Let $L$ be the distance between two parallel normals of $\frac{x^2}{a^2}+\frac{y^2}{b^2}=1$, $a>b$, then find maximum value of $L$

Question

Let the equation of normal be $$ax\sec t -by\csc t=a^2-b^2$$

Let the parameters of the two normals be $t$ and $r$

Their slopes are equal $$\frac{\sec t}{\csc t}=\frac{\sec r}{\csc r}$$

$$\sin t \cos r-\cos t \sin r=0$$

$$t-r=n\pi$$ Let $n=1$

$$t-r=\pi$$ $$t=\pi +r$$

So the first equation becomes $$ax\sec r -by\csc r =b^2-a^2$$

The distance between two parallel lines is $$\frac{|a^2-b^2+b^2+a^2|}{\sqrt{ a^2\sec ^2r+b^2\csc^2 r}}$$

To minimise the denominator , differentiating wrt $r$

$$2a^2\sec^2r\tan r-2b^2\csc^2r\cot r=0$$

$$\tan ^2r=\frac ab$$

Then $$L =\frac{2a^2}{a+b}$$

The given answer is $2(a-b)$, but I am unable to find what is wrong in my computation.

Thanks for the help

Answer 1

Note that your distance expression is off.
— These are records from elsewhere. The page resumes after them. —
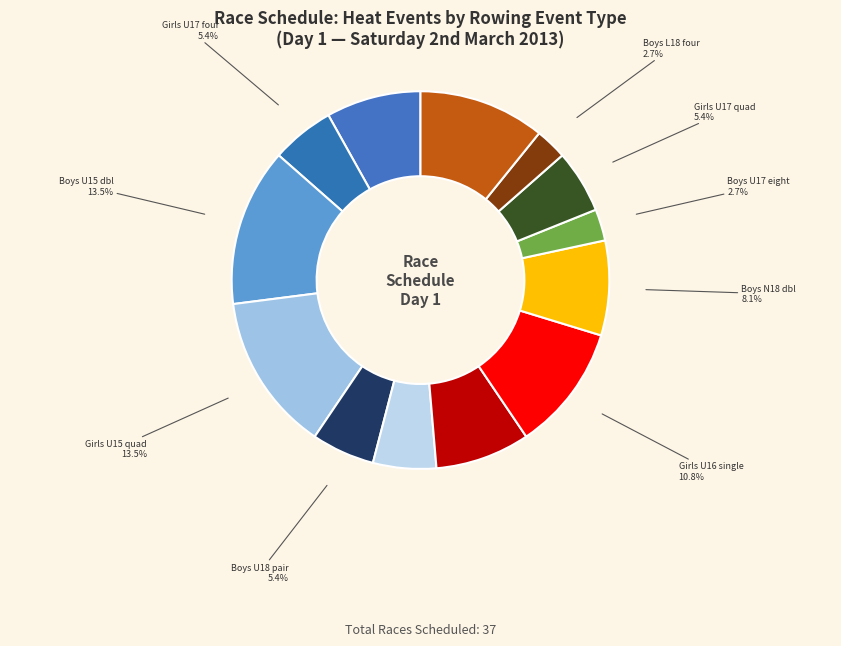

How many slices are in this pie chart?

13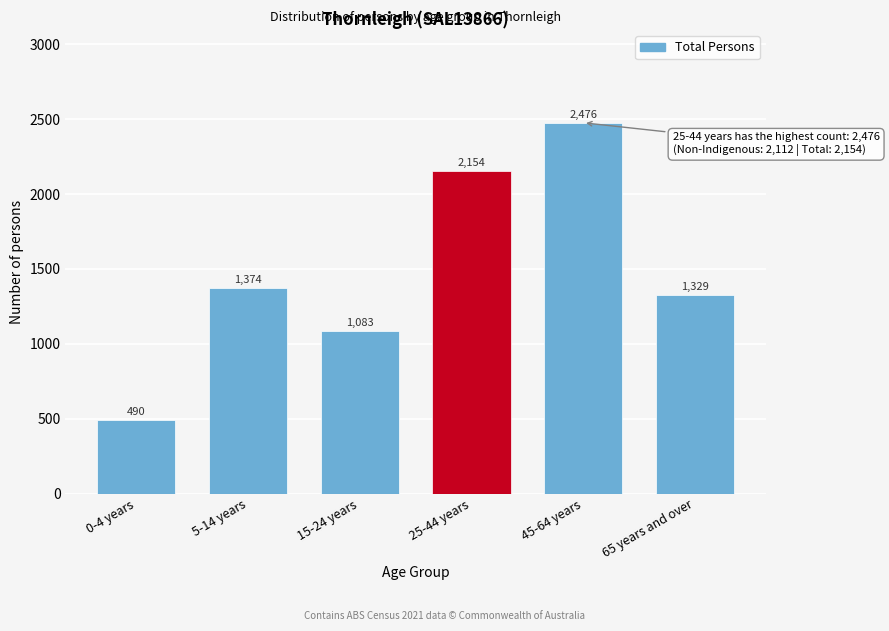

Reading right to left, transcribe all the data shown in this chart.

1329	2476	2154	1083	1374	490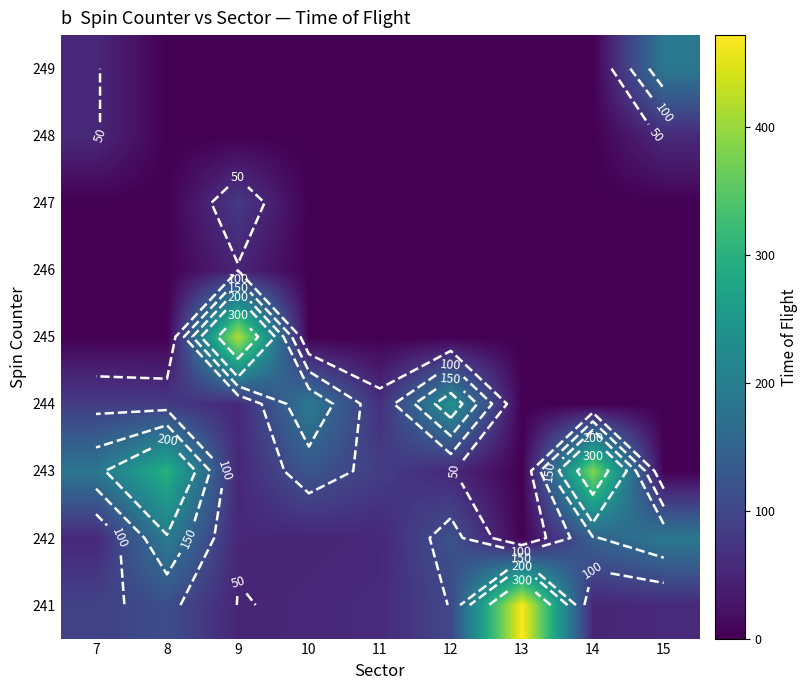

What is the difference between the highest and lowest values at 13?

472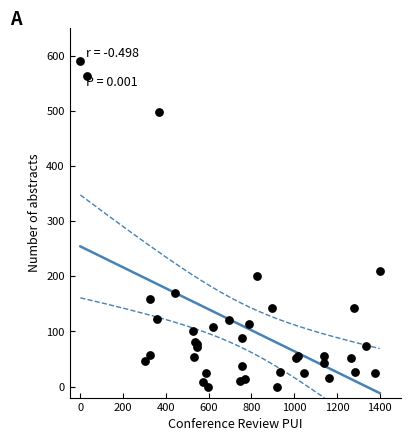

What Y value in the scatter plot is closest to 295?

209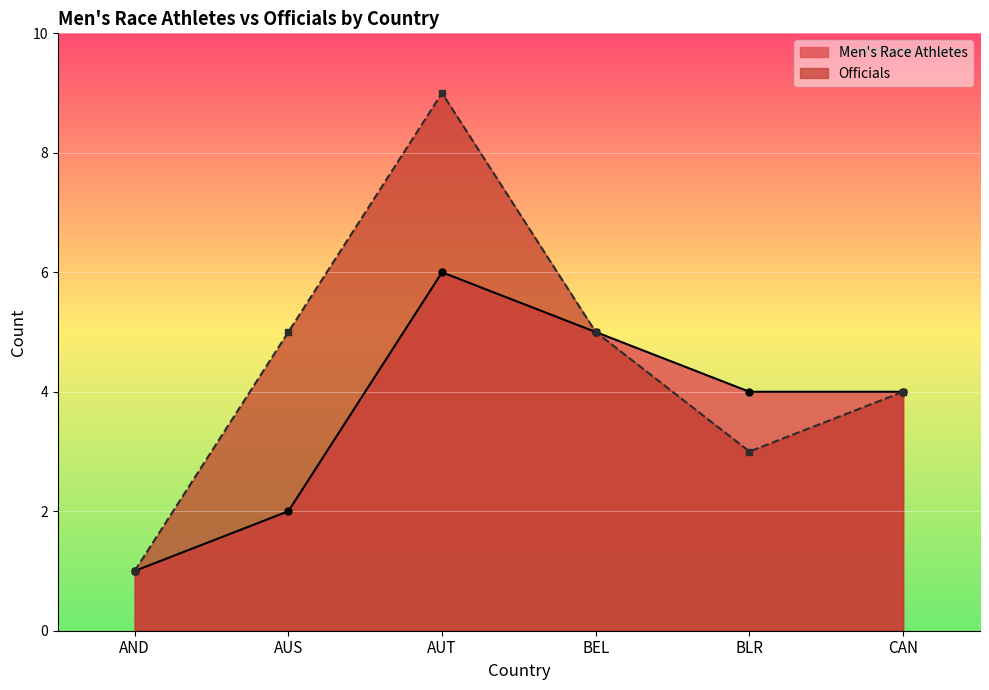

Reading right to left, extract all data points from this chart.

Men's Race Athletes: 4	4	5	6	2	1
Officials: 4	3	5	9	5	1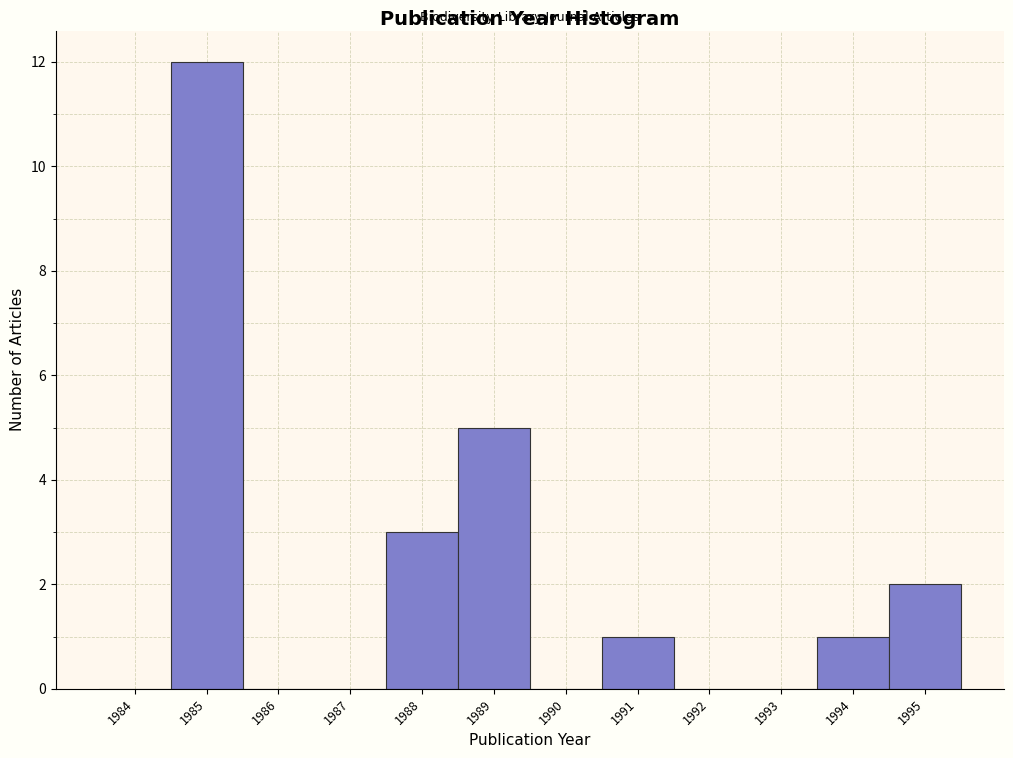

Reading right to left, extract all data points from this chart.

1995=2	1994=1	1993=0	1992=0	1991=1	1990=0	1989=5	1988=3	1987=0	1986=0	1985=12	1984=0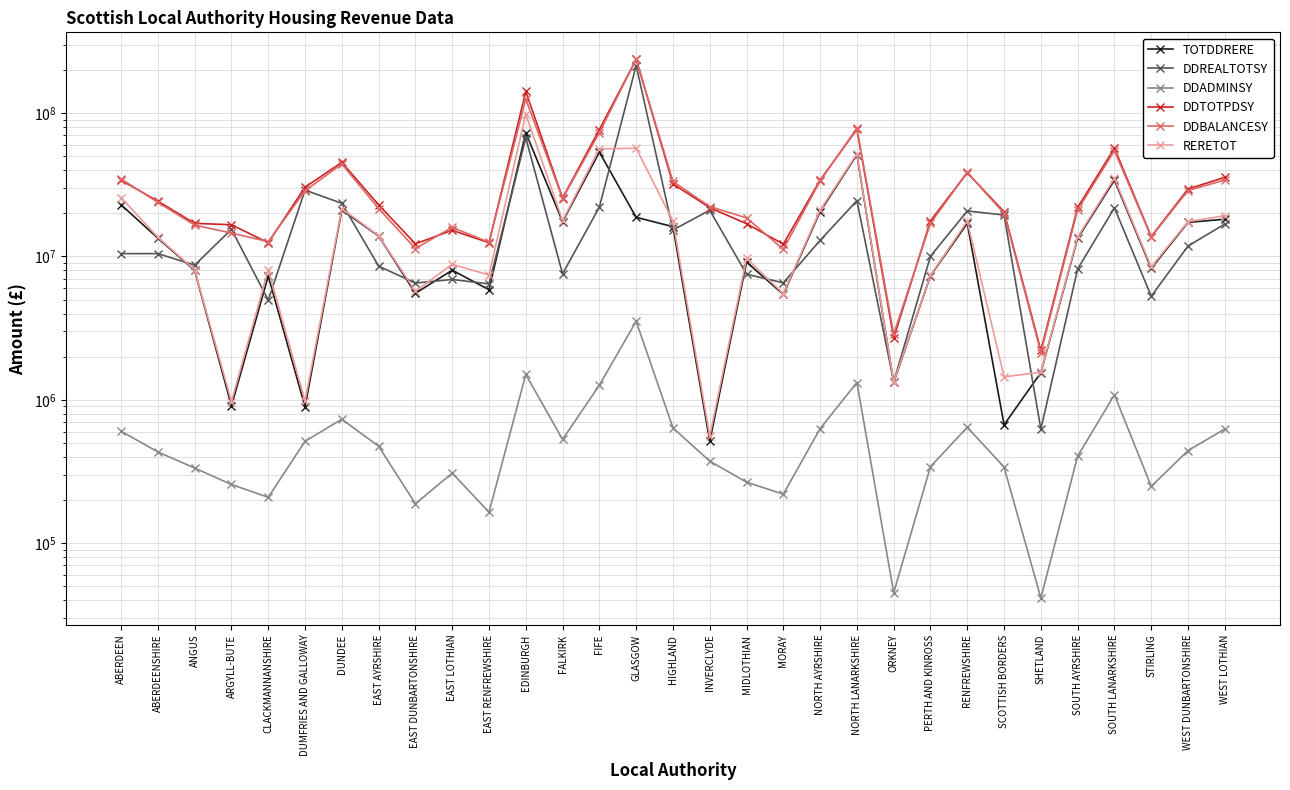

Reading left to right, transcribe all the data shown in this chart.

TOTDDRERE: 22944271	13422704	7988409	905326	7300265	892546	21115126	13881361	5536211	8016736	5861133	72903334	17483598	53483136	18758709	16141480	511823	9146180	5430620	20532751	51328149	1320150	7345797	17025161	669404	1546080	13387964	34062815	8250623	17290363	18198784
DDREALTOTSY: 10467534	10468748	8698531	15486556	4958595	29043857	23489113	8566537	6524621	6910320	6436903	67266854	7568422	22098711	215039377	15304209	21015042	7525398	6544639	12948343	24507148	1335243	10044816	20777651	19472858	623860	8179931	21847680	5280357	11825151	16848012
DDADMINSY: 603530	432397	333930	256408	208797	513263	732444	473617	188210	307822	164379	1502416	529006	1264990	3528653	636734	372973	266183	219405	629266	1320104	45091	341801	642772	339272	41372	404591	1084256	248538	442313	625252
DDTOTPDSY: 34015335	24323849	17020870	16648260	12467657	30449666	45336683	22921515	12249042	15234878	12462415	141669390	25581026	76846837	237326050	32082423	21899838	16937533	12194664	34109919	77153064	2700484	17729173	38444640	20481225	2211312	21971947	56993241	13779518	29557479	35669469
DDBALANCESY: 34731026	23862145	16552182	14564728	12679281	28737131	44182608	21601393	11361374	15958186	12568299	125205928	25369246	73075786	237675185	33416546	22296649	18581231	11204013	33656518	78597152	2870287	17044613	38566036	19992164	2135408	21176411	54671144	13680858	28848401	34168684
RERETOT: 25734674	13606558	8057179	970918	8080682	981878	21582419	13953110	5714049	8823083	7414522	98557876	17769984	56345113	56935574	17663573	557627	9691726	5495905	21026279	52040911	1332300	7396899	17603119	1444516	1558793	13663276	35094237	8439137	17504096	19242023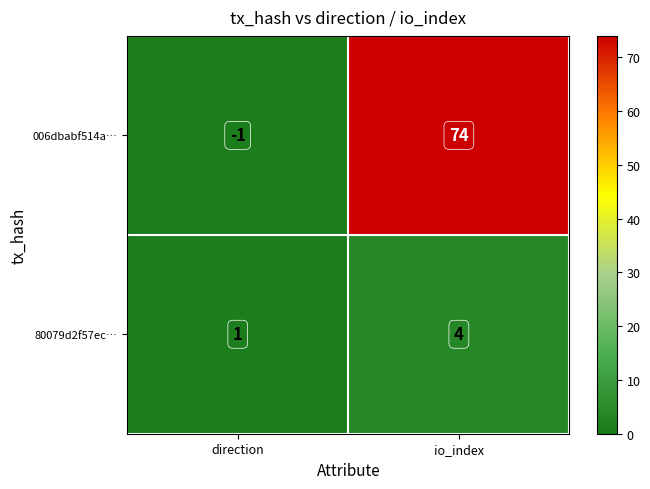

At which category is the sum across all series the highest?

io_index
Given symmetry, the distance between the two parallel normals is twice the distance from origin to either line. So, continue with $$ax\sec t -by\csc t=a^2-b^2$$ to express the distance as

$$d(t)=\frac{2(a^2-b^2)}{\sqrt{ a^2\sec ^2t+b^2\csc^2 t}}\tag1$$

Set $d’(t)=0$ to get $\tan t= \pm\sqrt{\frac ba }$ and substitute into (1) to obtain the maximum distance

$$d_{max}= \frac{2(a^2-b^2)}{\sqrt{ a^2+b^2+2ab}}= 2(a-b)$$

Answer 2

Rather than using parametric coordinates, one can express the normal to an ellipse in the slope for

For a given slope $m$, the normal to an ellipse can be expressed as

$$y = mx \pm \frac{m(a^2-b^2)}{\sqrt{a^2 + b^2m^2}}$$

Hence, for any slope, the distance can be expressed as

$$L(m) = \frac{d}{\sqrt{1+m^2}}$$

where $d = \frac{2m(a^2-b^2)}{\sqrt{a^2 + b^2m^2}}$

Hence

$$L(m) = (a^2-b^2). \frac{m}{\sqrt{1+m^2}\sqrt{a^2 + b^2m^2}}$$

Answer 3

Okay, another try.
Given $$\frac{x^2}{a^2}+\frac{y^2}{b^2}=1$$ and performing implicit differentiation we have $$\frac{2x}{a^2}+\frac{2y'y}{b^2}=0$$ I won't consider a slope 'cause it may be equal to $\pm\infty$, instead a normal vector will be $$\left(\frac{x}{a^2},\frac{y}{b^2}\right) \hbox{ or }(b^2x,a^2y)$$ with parametrization $x=a\cos t,\,y=a\sin t$ it will be $$(b\cos t,a\sin t)$$ Since the lines for parameters $t,r$ are collinear, we have cross product $=0$: $$(b\cos t)(a\sin r)-(b\cos r)(a\sin t)=0 \\ \sin(r-t)=0,\hbox{ so }\\r-t=\pi n$$ So the points will be $$(-a\cos r,-b\sin r),\,(a\cos r,b\sin r)$$ with the of difference $$(2a\cos r,2b\sin r)$$
and we have to dot multiply by the perpendicular to the normal vector and divide by its length to get the desired distance: $$\begin{align*}\frac{|2(a\cos r,b\sin r).(-a\sin r,b\cos r)|}{\sqrt{(b\cos r,a\sin r)^2}}&=\frac{(a^2-b^2)|\sin(2r)|}{\sqrt{b^2\cos^2 r+a^2(1-\cos^2 r)}}\\ &=\frac{(a^2-b^2)|\sin(2r)|}{\sqrt{(b^2-a^2)\cos^2 r+a^2}}\\ &=\frac{(a^2-b^2)|\sin(2r)|}{\sqrt{(b^2-a^2)\frac{\cos(2r)+1}{2}+a^2}} \end{align*}$$ so the formula for $L$ seems to correspond with OP's one.
Equating the derivative to $0$ we get $$2r=2\pi n-2\arctan\left(\frac{\sqrt{b}}{\sqrt{a}}\right)$$ and substituting it back we have $$\frac{2(a^2-b^2)}{a+b}$$ so I'd suggest expanding the lines after finding the explicit formula for $L(r)$ so we can see if is there a mistake. Thanks.